MONTGOMERY, Ala. — In what marked the first net gain for Democrats in the Alabama Legislature in more than 20 years, Marilyn Lands, running on reproductive rights, secured a decisive victory this week during the special election to represent House District 10 in north Alabama.
Winning by nearly 25 percentage points and flipping the district blue, the race drew national attention and has been championed by Democratic Party leaders as a bellwether of Democrats’ prospects for future election success.
Others, however, have cast doubt on whether Lands’ victory can be replicated.
Leaders in the Alabama Republican Party have largely labeled the election’s outcome as a fluke, chalking it up to low voter turnout. Others, such as Jess Brown, who taught political science at Athens State University for 26 years, said the circumstances that produced Lands’ victory were wholly unique.
The election came less than two months after a ruling from the Alabama Supreme Court that essentially granted frozen embryos similar legal protections to that of children or fetuses in the womb, a ruling that saw in vitro fertilization services shutter across the state.
Lands, who earned 45% of the vote in a 2022 bid for the seat, leaned heavily into the IVF issue during the race, and campaigned on a platform of securing reproductive rights by not only protecting IVF availability, but repealing the state’s near-total ban on abortion.

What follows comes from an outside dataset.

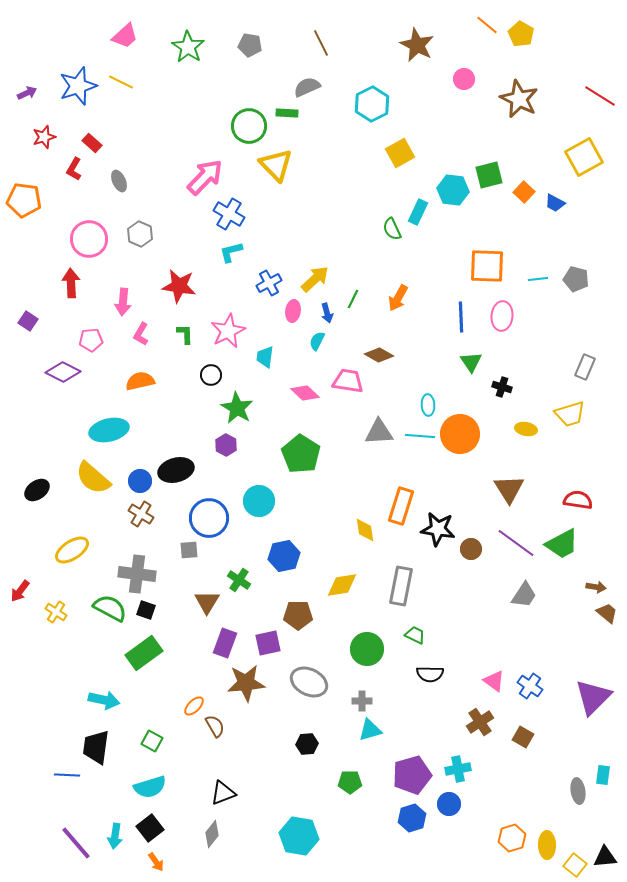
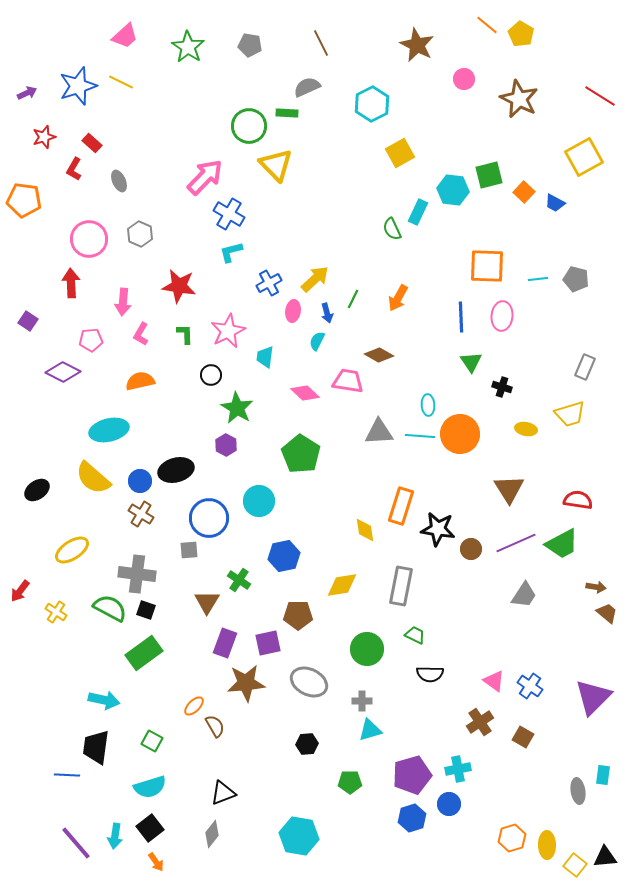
purple line at (516, 543): rotated 60 degrees counterclockwise
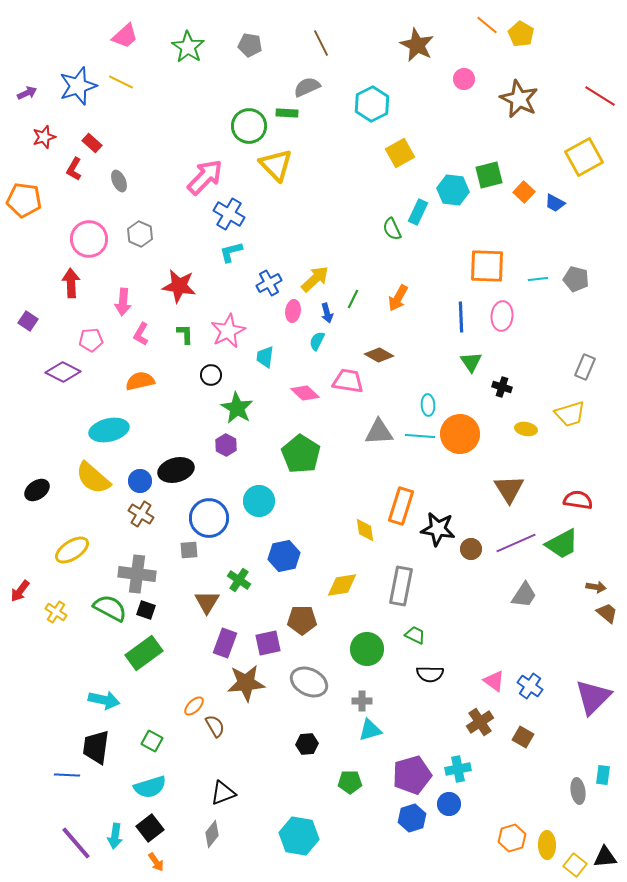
brown pentagon at (298, 615): moved 4 px right, 5 px down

Lands this week told Alabama Daily News she sees her victory as replicable, and predicted a strong showing for Alabama Democrats in the next state election cycle.
“I definitely think that in 2026, we are going to see more seats going blue; I saw that before this issue, but I think this issue is going to really play into what happens next, and will be a key factor in that,” Lands said.
“Just from how well this resonated on election day… it was wild how many people came up to me when I was at a precinct and hugged me. This is just something that the people want.”
District 10 includes some of the city of Madison, southwest Huntsville and Redstone Arsenal and some unincorporated parts of the county. Madison County that has not voted for a Democratic presidential candidate since Jimmy Carter in 1976.
Still, leaders of the Alabama GOP argue that the election’s low turnout, which was 14.5%, was ultimately what afforded Lands her victory, and not her campaign on reproductive rights.
“Low turnout special elections are hard to predict, and notorious for unexpected outcomes,” said Alabama GOP Chairman John Wahl in a statement following the election.
“It’s important to remember that only 14.5% of the population voted in this special election, and that is extremely low turnout when compared to a regular general election. Democrats got lucky yesterday, and the Alabama Republican Party is committed to taking this seat back in 2026.”
Attorney General Steve Marshall shared a similar analysis of the race.
“What I remain struck by is significantly low voter turnout, and I think if there’s anything that should be drawn from that, it’s a question of how do we energize people to be able to come out to a special election,” Marshall told ADN Thursday.
“To the extent that people draw broad conclusions about what that means in the state, I think that’s misguided.”
‘That Alabama Supreme Court IVF ruling shook the tree on abortion politics’
Brown largely agreed with Republicans that Lands’ victory could not be perfectly replicated in the future. He did, however, say that the margin by which Lands won was not something Republicans could afford to ignore.
“I do think Lands’ victory, the margin of it, should cause Republicans to have some quiet conversations; they should at least take stock of what happened here,” Brown told ADN.
“It seems to me what they need to be careful about is making laws (about) the right to life; when you get pre-fetus, you are playing with political dynamite if you start to be draconian about potential pregnancies. You’re playing with political fire.”
While the court’s IVF ruling will be two years in the past by Alabama’s next state election cycle, which Brown said made reproducing the exact circumstances surrounding Lands’ victory impossible, other state laws targeting abortion that go beyond the status quo could potentially produce similar results for Democrats in the future.
“As long as the Republican party, particularly in southern culture, was viewed as the party who protected fetuses in the last stages of gestation, all was well politically… but the IVF ruling suddenly disturbed all that,” Brown said.
“I think a lot of Alabamians who sit in church pews every Sunday morning who view that last trimester fetus as a person, and want it protected, they do not view those embryos in that nitrogen at UAB as a person. I think the Alabama Supreme Court helped Marilyn Lands far more than you can realize, they may have even given her the seat.”
Lands did attribute the court’s ruling as having “energized voters to come out,” but didn’t discount what she said were her deep roots in the community as being a major factor in her victory, having lived in the Huntsville area her entire life. She also said pushing back against the state’s abortion ban would be her first priority once sworn in.
“The first thing we need to do is repeal our no-exception abortion ban, and I think we also need to provide a real guarantee to our families that they will have access to IVF, as well as contraception,” Lands told ADN.
“I’m going to go down to Montgomery and be a champion for women’s freedoms and reproductive health care, that’s my plan.”